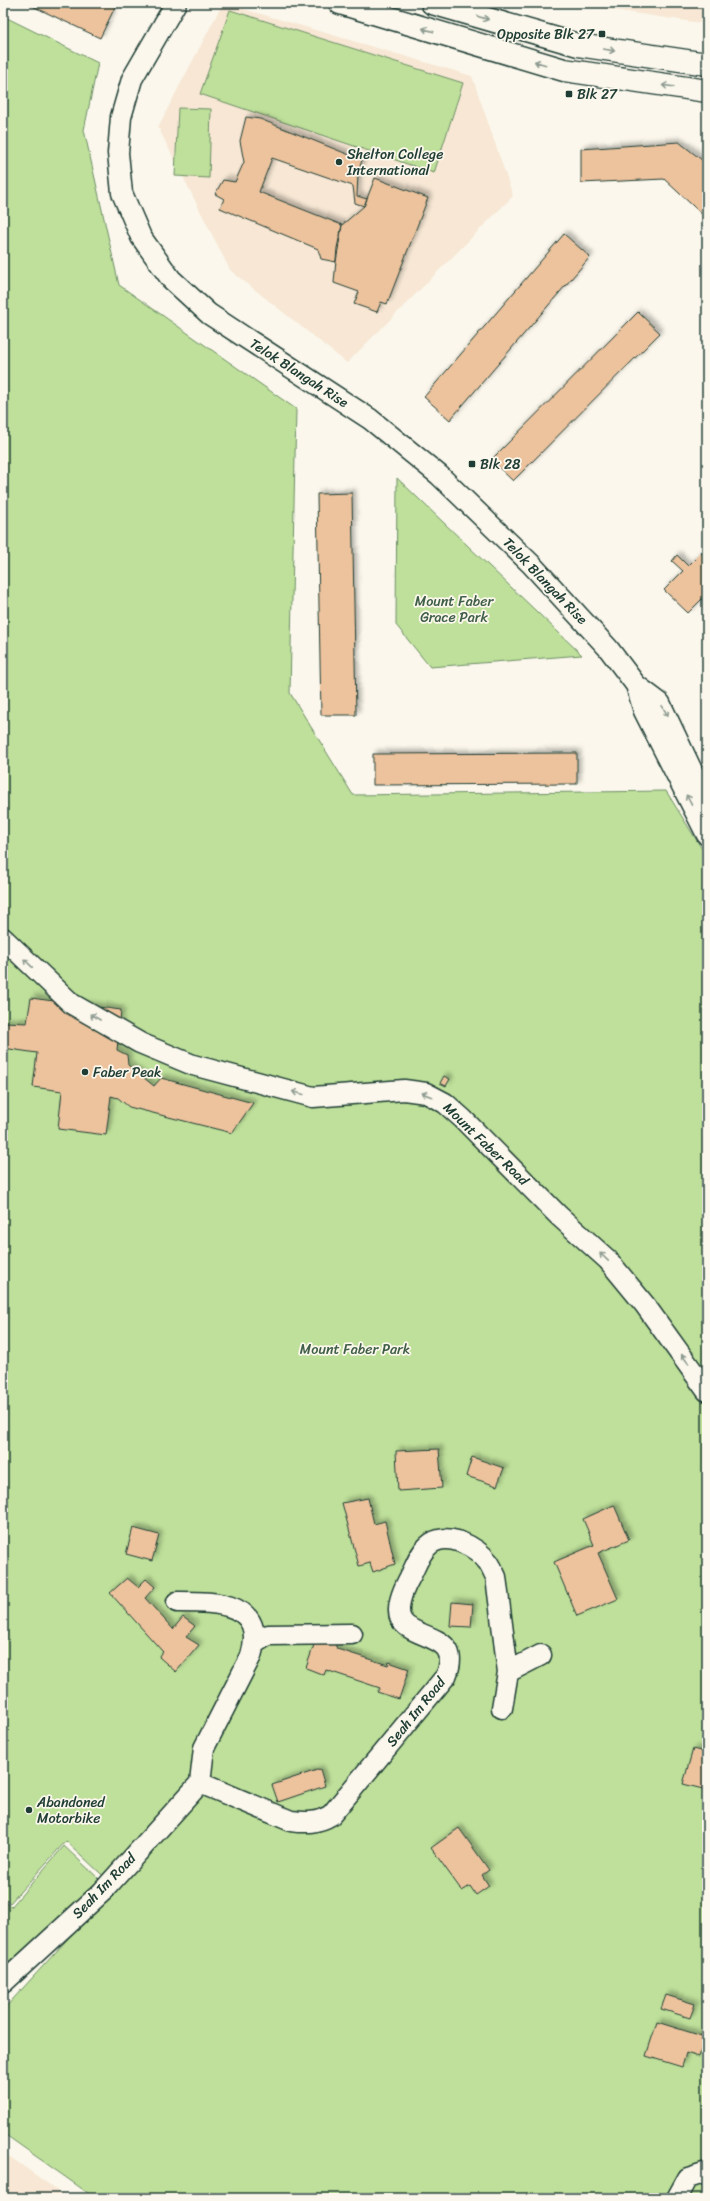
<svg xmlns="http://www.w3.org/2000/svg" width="710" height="2201" viewBox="0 0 710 2201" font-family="Sriracha,sans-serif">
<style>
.built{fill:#f7e7d4}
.green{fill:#bee09a;stroke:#6e8e67}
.building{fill:#edc39d;stroke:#1f3d34;filter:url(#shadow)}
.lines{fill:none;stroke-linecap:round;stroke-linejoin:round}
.street-casing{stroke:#1f3d34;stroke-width:23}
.secondary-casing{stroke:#1f3d34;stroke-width:25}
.street{stroke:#fbf7ec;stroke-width:20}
.secondary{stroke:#fbf7ec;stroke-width:22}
.oneway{stroke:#8d9a90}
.poi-dot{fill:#1f3d34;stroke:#fbf7ec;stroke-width:1.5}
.labels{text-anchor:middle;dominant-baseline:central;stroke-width:3.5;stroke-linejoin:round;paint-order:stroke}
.poi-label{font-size:14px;fill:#1f3d34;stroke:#fbf7ec;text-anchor:start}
.street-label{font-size:14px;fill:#1f3d34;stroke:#fbf7ec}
.park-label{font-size:14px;fill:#3f5e48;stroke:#fbf7ec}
</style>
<defs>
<filter id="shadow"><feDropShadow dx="3.5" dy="-3.5" stdDeviation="2" flood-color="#0004"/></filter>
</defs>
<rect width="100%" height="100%" fill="#fbf7ec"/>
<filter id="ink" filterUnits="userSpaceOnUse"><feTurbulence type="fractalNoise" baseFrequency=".025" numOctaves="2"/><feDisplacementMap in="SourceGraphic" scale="8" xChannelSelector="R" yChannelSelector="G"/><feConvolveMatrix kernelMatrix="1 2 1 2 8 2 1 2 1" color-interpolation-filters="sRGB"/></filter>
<g filter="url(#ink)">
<path class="built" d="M223,3L472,76L513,196L347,363L230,270L158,127Z
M571,3H707V24L573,4Z
M3,2152L68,2198H3Z"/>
<path class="green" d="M230,10L463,83L434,173L200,94Z
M3,16L98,63L84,130L119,285L296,409L290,693L353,795L666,791L707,857V2198H95L3,2133V2010L115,1887L66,1841L10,1903L3,1897Z
M178,108L211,109L209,178L175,176Z
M397,478L582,655L430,667L396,625Z
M64,1846L99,1879L3,1980V1900L11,1907Z"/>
<path class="building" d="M26,3H117L100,38Z
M635,3H666V5H636Z
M635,3H666V5H636Z
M246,117L260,119L362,160L358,173L357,196L367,199L364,206L355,203L353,186L272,158L259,192L342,225L336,262L321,259L318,249L220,208L224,199L215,194L223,180L235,182L244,162L240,141Z
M679,142L707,164V219L664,179L581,183V149Z
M375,178L428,198L387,304L381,302L377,312L354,304L359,292L334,283L337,248L342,225L364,206Z
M564,234L590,257L450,420L424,397Z
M638,312L660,333L513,481L491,460Z
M352,493L356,715H321L317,494Z
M707,547V594L688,613L664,590L683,571L672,561L677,555L688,566Z
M577,753V784L373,785V754Z
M31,998L121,1010L117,1050L127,1055L128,1065L154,1086L161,1078L253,1103L232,1133L129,1107L118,1098L111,1096L106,1135L58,1129L62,1091L33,1087L37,1053L3,1048V1022L27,1023Z
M444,1076L450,1079L446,1086L440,1083Z
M439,1449L442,1488L398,1491L396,1451Z
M472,1457L504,1468L497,1486L466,1476Z
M368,1498L374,1524L385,1521L395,1564L373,1572L370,1563L359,1566L342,1503Z
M614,1505L629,1540L598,1553L618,1599L577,1616L554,1562L594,1545L583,1519Z
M133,1528L159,1535L152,1561L126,1554Z
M127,1578L138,1587L146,1579L155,1587L145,1598L173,1629L183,1617L195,1626L186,1637L199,1645L176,1672L159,1657L163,1652L110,1593Z
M452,1602L473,1604L471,1627L450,1626Z
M317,1636L335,1644L337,1649L388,1665L389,1662L409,1669L399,1699L377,1692L380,1688L326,1670L324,1675L306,1668Z
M693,1749L707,1753V1790L683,1784Z
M320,1769L325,1786L278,1802L272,1785Z
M459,1828L489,1870L482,1875L489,1886L476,1895L470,1886L462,1891L431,1848Z
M666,1995L695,2004L690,2018L661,2009Z
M657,2022L705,2037L699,2057L686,2053L682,2067L646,2056Z"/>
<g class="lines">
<defs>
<path id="street" d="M176,3L132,79L121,117L118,153L122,193L141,237L171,279L209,314L370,419L439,475L531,564L608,648L636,685L660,703L707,802
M636,685L644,711L707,835
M3,938L72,1004L140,1043L193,1065L313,1097L404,1090L426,1093L445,1103L463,1119L559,1216L608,1260L645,1305L707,1391
M255,1643L268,1635L352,1634
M508,1672L541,1655
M200,1783L291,1821C306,1823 318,1823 331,1815L446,1676C467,1627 397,1644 399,1609C399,1597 406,1584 411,1575C416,1565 420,1553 428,1546C446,1529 477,1547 489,1563C492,1568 494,1573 496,1577L508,1672L502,1708
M3,1983L102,1892L200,1783L204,1748L251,1656C267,1601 215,1602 177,1602
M677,2198L688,2178L707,2172"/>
<path id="secondary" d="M340,3L564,70L707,91
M432,3L578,45L707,64"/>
</defs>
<use href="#street" class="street-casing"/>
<use href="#secondary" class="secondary-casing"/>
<use href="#street" class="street"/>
<use href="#secondary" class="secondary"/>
</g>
<defs><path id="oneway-shaft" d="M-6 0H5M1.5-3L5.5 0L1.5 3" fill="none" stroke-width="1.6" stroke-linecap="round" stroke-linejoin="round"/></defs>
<g class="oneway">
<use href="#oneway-shaft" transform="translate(483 18) rotate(16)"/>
<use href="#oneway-shaft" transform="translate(428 30) rotate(-164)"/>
<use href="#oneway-shaft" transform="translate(609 50) rotate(10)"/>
<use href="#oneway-shaft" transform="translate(540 63) rotate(-164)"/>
<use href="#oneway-shaft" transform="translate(668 86) rotate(-173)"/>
<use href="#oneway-shaft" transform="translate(665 711) rotate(61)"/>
<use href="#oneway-shaft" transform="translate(689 800) rotate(-117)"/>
<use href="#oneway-shaft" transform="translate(28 963) rotate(-136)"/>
<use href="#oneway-shaft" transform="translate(95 1017) rotate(-150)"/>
<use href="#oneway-shaft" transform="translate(298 1093) rotate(-165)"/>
<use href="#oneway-shaft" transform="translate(427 1095) rotate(-161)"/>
<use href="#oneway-shaft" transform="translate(604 1257) rotate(-136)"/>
<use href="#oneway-shaft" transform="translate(685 1359) rotate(-127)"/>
</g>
</g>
<g class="poi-dot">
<rect x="598" y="30" width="8" height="8" rx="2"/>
<rect x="565" y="90" width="8" height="8" rx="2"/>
<circle cx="339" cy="162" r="4"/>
<rect x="468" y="460" width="8" height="8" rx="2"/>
<circle cx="85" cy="1072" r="4"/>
<circle cx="29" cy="1810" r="4"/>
</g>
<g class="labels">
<g class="poi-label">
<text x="594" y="34" text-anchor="end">Opposite Blk 27</text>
<text x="577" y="94">Blk 27</text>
<text x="347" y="154">Shelton College<tspan x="347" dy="16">International</tspan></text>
<text x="480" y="464">Blk 28</text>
<text x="93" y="1072">Faber Peak</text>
<text x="37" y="1802">Abandoned<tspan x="37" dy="16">Motorbike</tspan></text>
</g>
<g class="street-label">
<text transform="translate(299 373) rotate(33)">Telok Blangah Rise</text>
<text transform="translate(545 581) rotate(46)">Telok Blangah Rise</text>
<text transform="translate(486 1144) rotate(44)">Mount Faber Road</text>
<text transform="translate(416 1712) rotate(-51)">Seah Im Road</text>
<text transform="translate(104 1886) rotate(-46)">Seah Im Road</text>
</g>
<g class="park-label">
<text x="454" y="601">Mount Faber<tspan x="454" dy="16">Grace Park</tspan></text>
<text x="355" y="1349">Mount Faber Park</text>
</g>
</g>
<rect width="710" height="2201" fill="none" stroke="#fbf7ec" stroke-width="16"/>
<rect x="8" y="8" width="694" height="2185" fill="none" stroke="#1f3d34" stroke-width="1.5" filter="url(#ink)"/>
</svg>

#####

## Required work
Pull out all lines containing the word "casing" from the entries above.

## Answer space
.street-casing{stroke:#1f3d34;stroke-width:23}
.secondary-casing{stroke:#1f3d34;stroke-width:25}
<use href="#street" class="street-casing"/>
<use href="#secondary" class="secondary-casing"/>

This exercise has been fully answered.